Work required
Please tally how many lines in the entries below include the word "aumento", giving only the number.
Start of Data shown
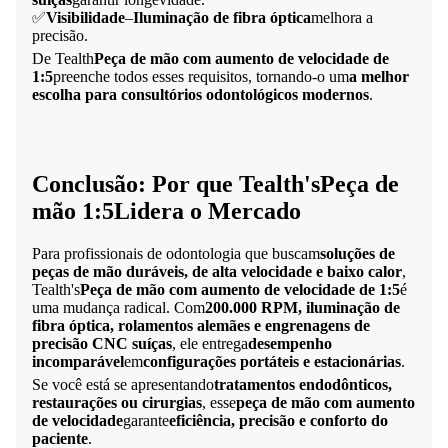
✅
Visibilidade
–
Iluminação de fibra óptica
melhora a
precisão.
De Tealth
Peça de mão com aumento de velocidade de
1:5
preenche todos esses requisitos, tornando-o um
a melhor
escolha para consultórios odontológicos modernos
.
Conclusão: Por que Tealth's
Peça de
mão 1:5
Lidera o Mercado
Para profissionais de odontologia que buscam
soluções de
peças de mão duráveis, de alta velocidade e baixo calor
,
Tealth's
Peça de mão com aumento de velocidade de 1:5
é
uma mudança radical. Com
200.000 RPM, iluminação de
fibra óptica, rolamentos alemães e engrenagens de
precisão CNC suíças
, ele entrega
desempenho
incomparável
em
configurações portáteis e estacionárias
.
Se você está se apresentando
tratamentos endodônticos,
restaurações ou cirurgias
, esse
peça de mão com aumento
de velocidade
garante
eficiência, precisão e conforto do
paciente
.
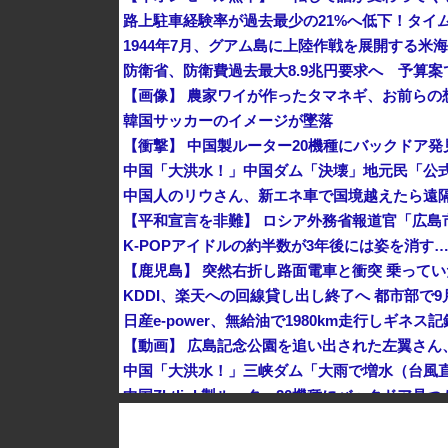
路上駐車経験率が過去最少の21%へ低下！タイ
1944年7月、グアム島に上陸作戦を展開する米
防衛省、防衛費過去最大8.9兆円要求へ 予算案
【画像】 農家ワイが作ったタマネギ、お前らの想
韓国サッカーのイメージが墜落
中国人のリウさん、新エネ車で国境越えたら遠隔
K-POPアイドルの約半数が3年後には姿を消す
KDDI、楽天への回線貸し出し終了へ 都市部で9
【動画】 広島記念公園を追い出された左翼さん
中国Zbtlink製ルーター20機種にバックドア見
「中国人ってこんなに嫌われているの？」日本
【韓国株】 7月のKOSPI 28.9％下落…通貨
End of Data shown
Worked solution
3